Motivation and Project Context
This Master’s project explores how reinforcement learning (RL) can enable robots to autonomously build stable structures, without the use of scaffolds or human intervention. It focuses on the design of reward functions that guide the learning process of robots as they place building blocks to form spanning structures connecting two fixed points. The broader vision is to contribute to the field of autonomous construction by leveraging the ability of RL to adapt and improve through interaction with its environment.
The construction problem is framed as a sequential decision-making task, where a robot places one block at a time following a policy it learns through trial and error. The environment simulates the physical constraints of the construction site and evaluates the resulting structure at each step. The robot learns to act through a Soft Actor-Critic (SAC) algorithm, a technique in reinforcement learning that encourages both goal-directed behavior and exploration by maximizing entropy.
Example of stable structure built by the agent
Structural Stability and Reward Shaping
The stability of a structure is a critical aspect of this project. A mechanical model known as Rigid Block Equilibrium (RBE) is used to check whether a given configuration of blocks can stand on its own. This model assumes that the blocks are rigid and interact through compression, offering a fast way to determine if a structure is stable or not. This information is used not only to evaluate the end result but also to influence how the robot learns throughout the construction process.
A key challenge is to design a reward function that effectively teaches the robot what a “good” structure is. Traditional binary rewards—success or failure—are often too simplistic. They provide little feedback during the intermediate steps of construction and can lead the robot to miss important structural patterns. To address this, the project develops new reward strategies based on metrics that measure how stable a structure is, even before it is complete.
Two stability metrics were explored:
- One based on how much vertical load each block can support before the structure collapses
- Another based on how far a structure can be tilted before it becomes unstable
These metrics help quantify not just whether a structure works, but how robust it is. This richer information is then used to fine-tune the reward function given to the learning agent.
Load bearing metric example result
Tilting metric example result
Evaluation and Broader Impact
A database of over 1,000 different structures was generated using search algorithms, enabling comparison of the metrics across various design scenarios. The findings revealed that:
- The two metrics are highly correlated
- The load-bearing metric is computationally simpler and more practical to use
- The load-bearing metric indicates where the weak points in a structure are located
Animation of robot successfully building a spanning structure
By using this kind of reward shaping, the robot not only learns to build structures that remain standing, but also structures that are robust to failure. This improves learning efficiency and leads to better performance in the long run. Instead of rewarding only complete, successful structures, the agent now receives continuous feedback throughout the building process, making it easier to explore new designs and avoid structural weaknesses.
Comparison between tilt and load bearing
Learning Integration and Experimental Evaluation
After validating that the stability metrics correlate well and provide meaningful information, these metrics were directly integrated into the reinforcement learning pipeline. They were used to shape the reward signals that guided the agent during training. Instead of using a binary notion of success and failure, the agent was rewarded proportionally based on the robustness of each intermediate structure it built.
Experiments were conducted to compare the behavior and performance of agents trained with the shaped rewards against those trained with a simple baseline. This comparison demonstrated that the use of structural stability metrics in the reward design led to more resilient constructions. This approach enabled to develop a more refined understanding of what makes a structure stable, improving the performance throughout the construction process.

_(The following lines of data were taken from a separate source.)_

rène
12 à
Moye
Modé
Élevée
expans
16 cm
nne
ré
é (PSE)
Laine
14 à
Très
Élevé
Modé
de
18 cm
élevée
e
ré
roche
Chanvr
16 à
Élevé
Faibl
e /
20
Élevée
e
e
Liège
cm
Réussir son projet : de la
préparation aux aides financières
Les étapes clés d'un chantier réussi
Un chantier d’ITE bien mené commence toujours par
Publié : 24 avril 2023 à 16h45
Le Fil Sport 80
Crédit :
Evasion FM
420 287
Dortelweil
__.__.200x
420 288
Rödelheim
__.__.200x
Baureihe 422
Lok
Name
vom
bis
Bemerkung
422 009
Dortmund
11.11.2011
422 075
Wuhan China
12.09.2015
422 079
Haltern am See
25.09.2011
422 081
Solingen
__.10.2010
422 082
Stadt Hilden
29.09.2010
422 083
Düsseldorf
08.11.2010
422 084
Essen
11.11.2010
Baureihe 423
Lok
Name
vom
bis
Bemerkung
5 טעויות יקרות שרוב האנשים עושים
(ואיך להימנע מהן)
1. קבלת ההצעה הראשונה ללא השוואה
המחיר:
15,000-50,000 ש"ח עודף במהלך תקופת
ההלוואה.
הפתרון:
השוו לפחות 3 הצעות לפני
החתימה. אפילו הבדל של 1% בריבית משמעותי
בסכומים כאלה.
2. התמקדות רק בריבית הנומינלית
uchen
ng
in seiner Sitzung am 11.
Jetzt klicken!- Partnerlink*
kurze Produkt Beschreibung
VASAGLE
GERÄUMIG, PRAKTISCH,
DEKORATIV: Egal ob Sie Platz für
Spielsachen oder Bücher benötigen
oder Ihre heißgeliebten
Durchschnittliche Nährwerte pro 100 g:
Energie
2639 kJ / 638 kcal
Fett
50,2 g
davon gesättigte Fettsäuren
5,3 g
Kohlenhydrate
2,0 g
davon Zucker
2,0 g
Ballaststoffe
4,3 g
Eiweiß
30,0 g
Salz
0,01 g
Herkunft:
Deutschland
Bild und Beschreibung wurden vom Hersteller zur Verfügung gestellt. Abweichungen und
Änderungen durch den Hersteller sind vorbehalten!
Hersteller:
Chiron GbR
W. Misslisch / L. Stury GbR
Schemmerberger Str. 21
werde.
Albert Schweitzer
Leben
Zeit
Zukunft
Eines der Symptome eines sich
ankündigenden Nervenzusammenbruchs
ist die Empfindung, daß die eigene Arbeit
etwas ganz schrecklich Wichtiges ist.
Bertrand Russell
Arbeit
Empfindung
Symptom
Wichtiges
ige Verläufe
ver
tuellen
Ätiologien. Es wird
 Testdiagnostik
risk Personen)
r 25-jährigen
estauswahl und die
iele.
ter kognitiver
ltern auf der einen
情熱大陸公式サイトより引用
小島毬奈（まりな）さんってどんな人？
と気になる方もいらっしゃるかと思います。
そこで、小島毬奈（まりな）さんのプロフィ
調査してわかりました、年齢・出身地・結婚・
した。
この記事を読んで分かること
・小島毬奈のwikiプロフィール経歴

Types of Reward Implemented
The image below shows the tilt and load bearing achieved by agents trained with different types of reward functions. These reward types are:
- binary: The agent receives a reward of 1 if the final structure is stable, and -1 if it is not. No reward is given during construction steps.
- stability: Similar to binary, but if the final structure is stable, the reward is proportional to the stability of the structure (not just 1 or -1).
- pos: During construction, the agent receives small positive rewards for steps where the load bearing is high.
- neg: During construction, the agent receives small negative rewards for steps where the load bearing is low.
- posneg: The agent receives both small positive rewards for high load bearing steps and small negative rewards for low load bearing steps during construction.
The reward types can be combined, for example:
- binary_pos: Binary reward at the end, plus small positive rewards during construction.
- stability_neg: Stability-based reward at the end, plus small negative rewards during construction.
- stability_posneg: Stability-based reward at the end, plus both small positive and negative rewards during construction.
Summary:
- “binary” and “stability” are for the final structure only.
- “_pos”, “_neg”, and “_posneg” add extra feedback during the building process.
- Combining these strategies helps the agent learn to build more stable and robust structures.
This helps to compare how different reward strategies affect the quality of the structures built by the agent. In this next image, we present some of the results of the stability quality using the metrics developed, for each type of reward used.
Comparison of load bearing capacity and tilting capacity between different reward strategies
Each reward shapping method gave some imporvement on the results when comparing with the baseline binary type.
This project is part of a broader effort to understand how machine learning and robotics can merge with architectural and structural design to produce autonomous systems capable of creative and efficient construction.